■ **TEXTO FUENTE**:
◇ ◇ ◇ ◇ ◇
Pushkin y el diablo en la tierra de Bulgakov
- Última actualización en 15 Febrero 2013
- Escrito por: Roberto López Belloso
Escritores en Moscú
Dos calles con un mismo nombre. Una antigua, con la vivienda palaciega donde vivió el primer poeta de Rusia. Otra nueva, a un paso de las habitaciones de otra vida atribulada, la de Tsvetaieva. Lejos de ambos, y a la vez tan cerca como una carta de Pasternak, el perfil desafiante de Maiakovski. Moscú guarda en cada esquina el recuerdo del alma de sus poetas. Incluso de Mandesltham, al que mató en un gulag.
Es posible que antes haya estado haciendo pactos en el sur de Alemania, en una oscura ciudad cercana a Stuttgart, como lo recoge la tradición fáustica. E incluso es probable, de creerle al “Rodríguez” de Paco Espínola, que en tiempos más recientes emergiera en la penillanura oriental. Lo seguro, sin embargo, es que el diablo apareció en Moscú en plena época soviética. Lo hizo bajo la piel del profesor Woland, un experto en ocultismo que tenía tres ayudantes: un espigado y ridículo personaje de traje a cuadros, un matón pelirrojo que exhibía permanentemente un colmillo, y un gato negro y obeso que caminaba sobre las dos patas traseras.
◇ ◇ ◇ ◇ ◇
■ **TAREAS A REALIZAR**:
A: Resume en dos oraciones el texto sobre Moscú y sus escritores.
B: En el texto sobre Moscú y sus escritores, ¿cómo era el gato que acompañaba al profesor Woland?
C: Prolonga el texto sobre Moscú y sus escritores a partir de su última oración.
◇ ◇ ◇ ◇ ◇
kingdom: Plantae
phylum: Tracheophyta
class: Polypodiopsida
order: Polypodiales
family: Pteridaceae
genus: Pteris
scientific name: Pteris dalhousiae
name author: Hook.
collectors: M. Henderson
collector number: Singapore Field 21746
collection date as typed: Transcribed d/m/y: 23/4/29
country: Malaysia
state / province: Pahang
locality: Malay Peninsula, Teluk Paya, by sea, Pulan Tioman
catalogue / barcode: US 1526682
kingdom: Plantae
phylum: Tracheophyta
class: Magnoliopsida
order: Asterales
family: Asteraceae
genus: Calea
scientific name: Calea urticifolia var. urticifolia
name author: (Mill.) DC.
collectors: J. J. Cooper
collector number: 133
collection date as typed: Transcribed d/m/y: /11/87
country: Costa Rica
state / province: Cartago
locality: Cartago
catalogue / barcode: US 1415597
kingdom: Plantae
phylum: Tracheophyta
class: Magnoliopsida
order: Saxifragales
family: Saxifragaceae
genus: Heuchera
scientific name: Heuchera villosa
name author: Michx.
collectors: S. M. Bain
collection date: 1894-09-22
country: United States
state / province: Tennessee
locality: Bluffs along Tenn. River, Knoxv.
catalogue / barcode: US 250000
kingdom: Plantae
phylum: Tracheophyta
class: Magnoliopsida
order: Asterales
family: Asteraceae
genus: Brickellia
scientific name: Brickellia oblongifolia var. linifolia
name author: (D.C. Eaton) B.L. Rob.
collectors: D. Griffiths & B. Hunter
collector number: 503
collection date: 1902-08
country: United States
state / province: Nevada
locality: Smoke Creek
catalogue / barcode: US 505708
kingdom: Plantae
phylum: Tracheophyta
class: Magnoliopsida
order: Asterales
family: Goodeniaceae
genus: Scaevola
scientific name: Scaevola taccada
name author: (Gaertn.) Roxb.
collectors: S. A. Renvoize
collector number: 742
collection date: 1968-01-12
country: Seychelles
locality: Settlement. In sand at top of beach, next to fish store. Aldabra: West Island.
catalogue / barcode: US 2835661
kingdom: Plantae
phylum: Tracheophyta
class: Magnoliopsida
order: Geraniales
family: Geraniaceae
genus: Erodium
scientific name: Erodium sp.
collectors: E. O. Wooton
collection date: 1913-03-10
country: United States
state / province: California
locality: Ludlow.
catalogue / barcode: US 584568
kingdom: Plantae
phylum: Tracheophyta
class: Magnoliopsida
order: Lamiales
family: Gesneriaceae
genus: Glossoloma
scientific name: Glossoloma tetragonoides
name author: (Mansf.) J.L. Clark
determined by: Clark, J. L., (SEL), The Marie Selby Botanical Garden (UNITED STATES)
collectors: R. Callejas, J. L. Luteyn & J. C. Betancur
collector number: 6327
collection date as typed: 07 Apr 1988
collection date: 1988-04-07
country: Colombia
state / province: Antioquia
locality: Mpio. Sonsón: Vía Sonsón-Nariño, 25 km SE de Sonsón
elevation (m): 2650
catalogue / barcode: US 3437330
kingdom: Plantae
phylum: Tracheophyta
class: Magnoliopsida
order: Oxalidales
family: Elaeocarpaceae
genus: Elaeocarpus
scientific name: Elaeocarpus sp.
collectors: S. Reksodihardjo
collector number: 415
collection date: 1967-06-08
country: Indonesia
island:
◇ ◇ ◇ ◇ ◇
■ **TUS RESPUESTAS**:
A: Moscú conserva en cada esquina el recuerdo de sus poetas, con calles y viviendas ligadas al primer poeta de Rusia y a Tsvetaieva. Según el texto, el diablo apareció en Moscú en plena época soviética bajo la piel del profesor Woland, un experto en ocultismo con tres ayudantes.

B: Era un gato negro y obeso que caminaba sobre las dos patas traseras.

C:
El cuarteto hizo estragos entre los literatos de los tiempos de Stalin, subvirtió el orden público y dejó en ridículo a la policía secreta. Pero sobre todo volvió a Mijail Bulgakov un mito de las letras del siglo xx y le dio pie a Mick Jagger para crear “Sympathy for the Devil”, una de las legendarias canciones de los Rolling Stone basada, precisamente, en El maestro y Margarita.
La historia comienza en los Estanques del Patriarca, ese turbio espejo de agua situado a tres o cuatro cuadras de la residencia del embajador de Uruguay. En setiembre de 2012 no era fácil dar con el lugar, acorralado por unas obras de la municipalidad. Pero preguntando se llega a todas partes. En la cara sonriente del transeúnte, uno cualquiera entre esos millones de rusos que sólo hablan ruso, que sin entender una palabra del idioma en el que se le habla entiende claramente que ahí, en esa parte de la ciudad, sólo se puede estar preguntando por el escenario de la novela de Bulgakov. Se tiene la primera pista sobre qué tan orgullosos están los moscovitas de su ex escritor maldito. El joven ruso da las indicaciones precisas moviendo su mano en zigzag y trazando en el aire un mapa imaginario… imposible perderse.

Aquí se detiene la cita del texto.